Pensieri

Il Linguaggio nella Quarta Via

02.12.2021
“Una delle ragioni della divergenza nella nostra vita fra la linea del sapere e la linea dell’essere, in altri termini, la mancanza di com­prensione che è in parte causa e in parte effetto di questa divergenza, si trova nel linguaggio parlato dalla gente. Questo linguaggio è pieno di concetti falsi, di classificazioni false, di associazioni false. Soprattutto: le caratteristiche essenziali del pensare ordinario, la sua vacuità e la sua imprecisione fanno sì che ogni parola può avere migliaia di signi­ficati differenti, secondo il bagaglio di cui dispone colui che parla, e l’insieme di associazioni in gioco al momento stesso. Le persone non si accorgono quanto il loro linguaggio sia soggettivo e quanto le cose ­che dicono siano diverse, benché impieghino tutti le stesse parole. Non vedono che ognuno parla una lingua sua propria, non compren­dendo affatto o solo in modo vago quella degli altri, e non avendo la minima idea del fatto che gli altri parlano sempre in una lingua a loro sconosciuta. Le persone sono assolutamente convinte di avere una lingua comune e di comprendersi reciprocamente, ma, in realtà, questa convinzione non ha il minimo fondamento.

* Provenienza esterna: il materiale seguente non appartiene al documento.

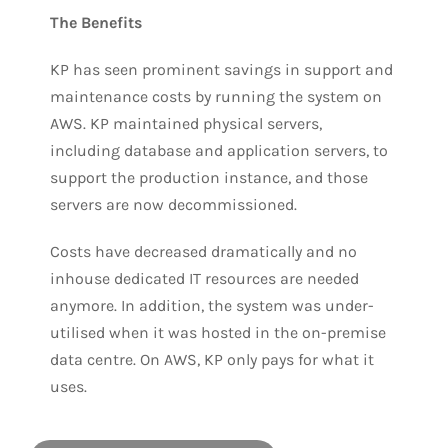
The Benefits
KP has seen prominent savings in support and
maintenance costs by running the system on
AWS. KP maintained physical servers,
including database and application servers, to
support the production instance, and those
servers are now decommissioned.
Costs have decreased dramatically and no
inhouse dedicated IT resources are needed
anymore. In addition, the system was under-
utilised when it was hosted in the on-premise
data centre. On AWS, KP only pays for what it
uses.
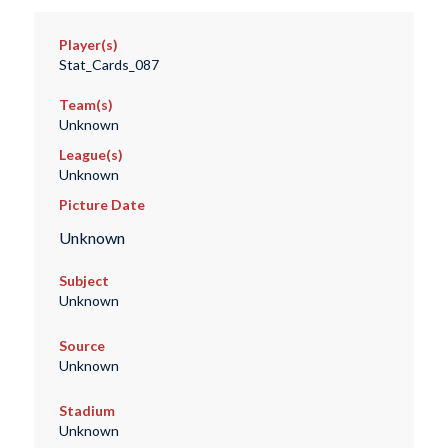
Player(s)
Stat_Cards_087
Team(s)
Unknown
League(s)
Unknown
Picture Date
Unknown
Subject
Unknown
Source
Unknown
Stadium
Unknown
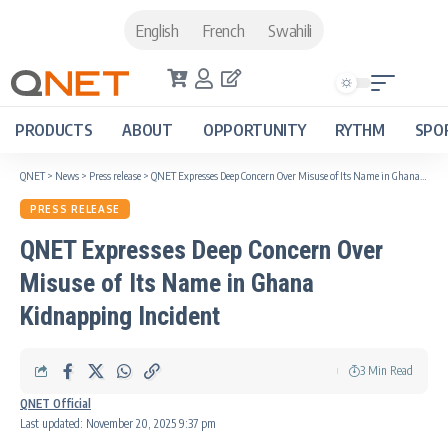
English
French
Swahili
PRODUCTS
ABOUT
OPPORTUNITY
RYTHM
SPO
QNET
>
News
>
Press release
>
QNET Expresses Deep Concern Over Misuse of Its Name in Ghana Kidnapping Incident
PRESS RELEASE
QNET Expresses Deep Concern Over
Misuse of Its Name in Ghana
Kidnapping Incident
3 Min Read
QNET Official
Last updated: November 20, 2025 9:37 pm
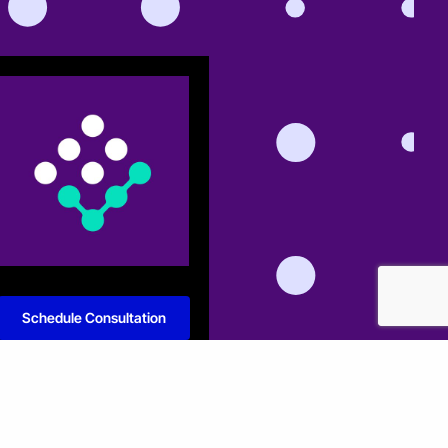
Schedule Consultation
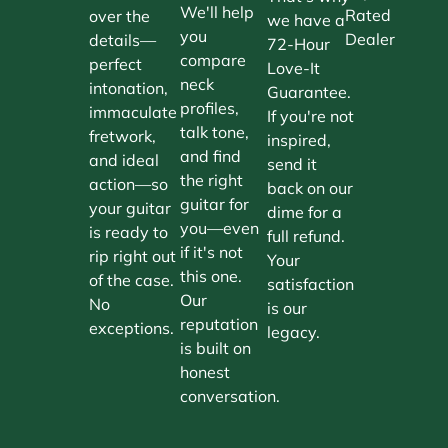
We'll help
Rated
over the
we have a
you
Dealer
details—
72-Hour
compare
perfect
Love-It
neck
intonation,
Guarantee.
profiles,
immaculate
If you're not
talk tone,
fretwork,
inspired,
and find
and ideal
send it
the right
action—so
back on our
guitar for
your guitar
dime for a
you—even
is ready to
full refund.
if it's not
rip right out
Your
this one.
of the case.
satisfaction
Our
No
is our
reputation
exceptions.
legacy.
is built on
honest
conversation.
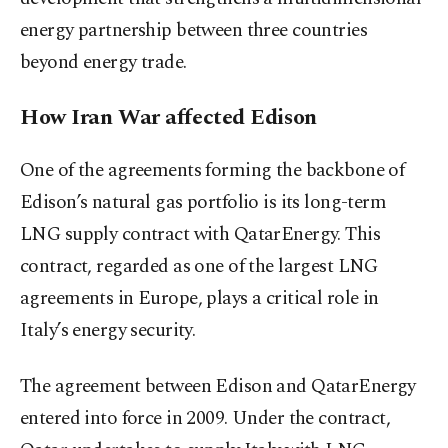
energy partnership between three countries
beyond energy trade.
How Iran War affected Edison
One of the agreements forming the backbone of
Edison’s natural gas portfolio is its long-term
LNG supply contract with QatarEnergy. This
contract, regarded as one of the largest LNG
agreements in Europe, plays a critical role in
Italy’s energy security.
The agreement between Edison and QatarEnergy
entered into force in 2009. Under the contract,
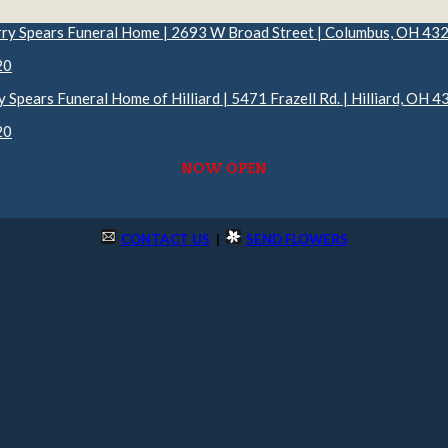
rry Spears Funeral Home | 2693 W Broad Street | Columbus, OH 43
20
y Spears Funeral Home of Hilliard | 5471 Frazell Rd. | Hilliard, OH 
20
NOW OPEN
CONTACT US
|
SEND FLOWERS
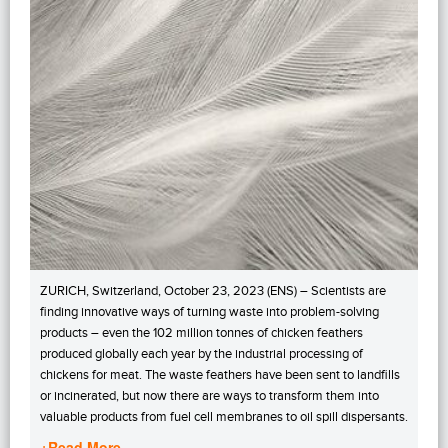
ZURICH, Switzerland, October 23, 2023 (ENS) – Scientists are
finding innovative ways of turning waste into problem-solving
products – even the 102 million tonnes of chicken feathers
produced globally each year by the industrial processing of
chickens for meat. The waste feathers have been sent to landfills
or incinerated, but now there are ways to transform them into
valuable products from fuel cell membranes to oil spill dispersants.
+Read More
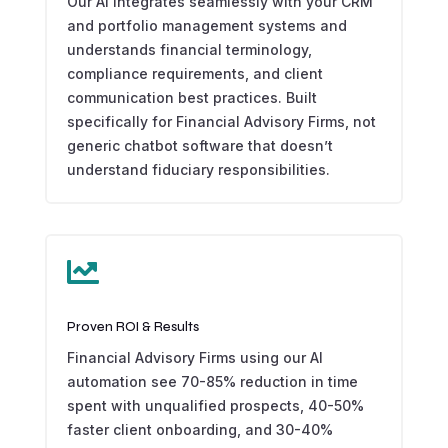
Our AI integrates seamlessly with your CRM
and portfolio management systems and
understands financial terminology,
compliance requirements, and client
communication best practices. Built
specifically for Financial Advisory Firms, not
generic chatbot software that doesn’t
understand fiduciary responsibilities.

Proven ROI & Results
Financial Advisory Firms using our AI
automation see 70-85% reduction in time
spent with unqualified prospects, 40-50%
faster client onboarding, and 30-40%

Le parole delle quali fanno uso sono adattate ai bisogni della vita pratica; possono in tal modo scambiarsi delle informazioni di carattere pratico, ma non appena pas­sano in un campo un po’ più complesso, si smarriscono e cessano di comprendersi, benché non se ne rendano conto. Le persone credono spesso, o addirittura sempre, di comprendersi o comunque immaginano che potrebbero comprendersi se soltanto volessero darsene la pena; immaginano anche di comprendere gli autori dei libri che leggono e di non essere le sole capaci di questo. È ancora una delle illusioni che si fanno e in mezzo alle quali vivono.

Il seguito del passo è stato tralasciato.